専門コラム 第127話 セールスレターの「6 フレーム」について【後編】
前編は、「6 フレーム」とは何かの説明に集中しました。
ただその分、附帯情報はほとんど触れず書き通したつもりです。
(逆に集中したから、1 記事で「6 フレーム」の概要をなんとか伝えられたかもしれません)
そこで後編では、前回伝えきれなかった「6 フレーム」の関連情報に触れておきたいと思います。
と言っても、大きくは2つです。
- いわゆる「魔法のフレーズ」についてと
- 6 フレームを変化させることはできるか
です。
ほかにも付随する情報はあります。
たとえばPASONA(パソナ)の法則などにも、今回触れるスペースはありませんでした。
これについては別の記事で、テーマを変えてお伝えできればと考えています。

[記録データ]
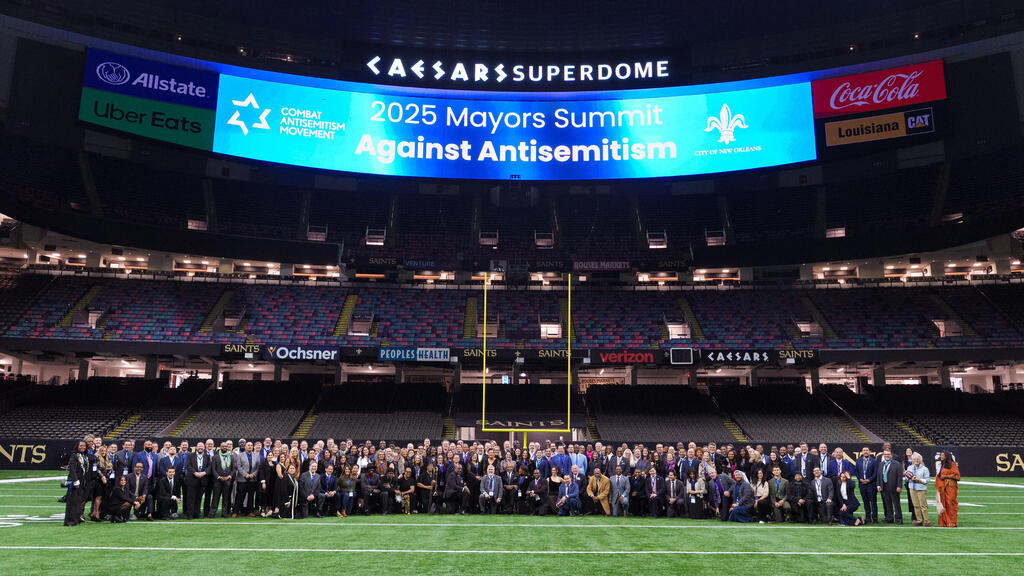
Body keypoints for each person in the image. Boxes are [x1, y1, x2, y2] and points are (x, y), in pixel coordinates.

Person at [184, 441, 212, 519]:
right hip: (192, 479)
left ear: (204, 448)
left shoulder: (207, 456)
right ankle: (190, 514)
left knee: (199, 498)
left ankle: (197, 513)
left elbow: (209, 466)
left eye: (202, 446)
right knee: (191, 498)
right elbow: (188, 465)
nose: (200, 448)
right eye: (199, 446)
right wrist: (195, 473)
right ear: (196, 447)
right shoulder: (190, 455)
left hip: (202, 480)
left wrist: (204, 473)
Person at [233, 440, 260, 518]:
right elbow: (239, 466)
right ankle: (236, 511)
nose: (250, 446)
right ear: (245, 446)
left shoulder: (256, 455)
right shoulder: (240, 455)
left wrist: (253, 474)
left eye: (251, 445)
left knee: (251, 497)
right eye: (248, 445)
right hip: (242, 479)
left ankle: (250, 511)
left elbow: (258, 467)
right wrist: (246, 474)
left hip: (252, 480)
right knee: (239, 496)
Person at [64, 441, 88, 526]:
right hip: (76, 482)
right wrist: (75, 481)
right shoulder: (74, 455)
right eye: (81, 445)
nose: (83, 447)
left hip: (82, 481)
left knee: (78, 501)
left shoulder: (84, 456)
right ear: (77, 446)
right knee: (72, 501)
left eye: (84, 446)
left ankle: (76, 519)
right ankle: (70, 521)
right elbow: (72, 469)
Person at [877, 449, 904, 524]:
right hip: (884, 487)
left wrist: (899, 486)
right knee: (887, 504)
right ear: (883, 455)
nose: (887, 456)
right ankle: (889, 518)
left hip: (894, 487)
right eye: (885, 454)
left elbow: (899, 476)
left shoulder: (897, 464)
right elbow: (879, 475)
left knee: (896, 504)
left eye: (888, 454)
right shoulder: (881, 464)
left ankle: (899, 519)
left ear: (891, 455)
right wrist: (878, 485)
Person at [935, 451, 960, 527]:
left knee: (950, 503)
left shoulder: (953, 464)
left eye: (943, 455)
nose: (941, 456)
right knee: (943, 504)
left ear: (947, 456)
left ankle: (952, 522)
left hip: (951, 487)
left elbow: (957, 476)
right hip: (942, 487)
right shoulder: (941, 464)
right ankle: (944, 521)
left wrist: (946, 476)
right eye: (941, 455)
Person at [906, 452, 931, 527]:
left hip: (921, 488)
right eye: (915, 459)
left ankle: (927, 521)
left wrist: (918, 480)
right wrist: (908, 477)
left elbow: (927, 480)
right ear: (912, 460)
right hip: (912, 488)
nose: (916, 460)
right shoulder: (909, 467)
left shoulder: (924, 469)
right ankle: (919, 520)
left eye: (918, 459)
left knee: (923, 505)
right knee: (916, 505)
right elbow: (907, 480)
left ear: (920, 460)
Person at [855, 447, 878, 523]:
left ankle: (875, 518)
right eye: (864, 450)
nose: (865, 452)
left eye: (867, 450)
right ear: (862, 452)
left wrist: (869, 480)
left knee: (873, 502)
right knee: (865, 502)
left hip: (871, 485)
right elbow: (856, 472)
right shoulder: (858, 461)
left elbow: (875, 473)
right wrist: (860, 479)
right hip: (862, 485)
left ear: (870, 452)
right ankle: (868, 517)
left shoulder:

= 取り組む課題 =
(1) 6フレームのコラムで、今回触れるスペースがなかったと書かれている法則は何ですか？
(2) 6フレームのコラムを、「(逆に集中したから、1 記事で「6 フレーム」の概要をなんとか伝えられたかもしれません)」から始めて「スペースはありませんでした。」で終わる範囲で、一字一句そのまま繰り返してください。
(3) 6フレームのコラムを、最後の文の後から書き進めてください。
今回の作業にアイテムは必要ありません。

= 課題ごとの結果 =
(1) PASONA(パソナ)の法則です。

(2)
(逆に集中したから、1 記事で「6 フレーム」の概要をなんとか伝えられたかもしれません)
そこで後編では、前回伝えきれなかった「6 フレーム」の関連情報に触れておきたいと思います。
と言っても、大きくは2つです。
- いわゆる「魔法のフレーズ」についてと
- 6 フレームを変化させることはできるか
です。
ほかにも付随する情報はあります。
たとえばPASONA(パソナ)の法則などにも、今回触れるスペースはありませんでした。

(3)
セールスレターの「6 フレーム」について【後編】
「 6フレーム」のなかで出てくる「魔法のフレーズ」とは?
「6 フレーム」で出てくる「魔法のフレーズ」とは、もともと「オールウェザーコート」の作者、ロバート・コリアーがセールスレターで使い始めたフレーズ。
レターの書き出しで使った「ひとつお願いがあるのですが」という文句がコリアーの「魔法のフレーズ」です。
何やら、人がいちばん好意を感じるのは「自分が頼みを聞いてあげたばかりの相手」というヒントから「あなたは私より経験豊富でいらっしゃる。
教えていだだきたい」というメッセージから着想を得たとのこと。
これを神田昌典氏は、神田商会のセールスレターで「お願いがあります」と、見出しのひとつとして使っています。
さらに 2 通目のレターでは、「お願いがあります」という見出しを「お忘れではないですか?」に変更しました。
(ちなみに他の部分は 1 通目のレターほぼ同じ内容で通しています。これは「一度うまくいったDMは、若干手直しすると失敗する」からのようです[1])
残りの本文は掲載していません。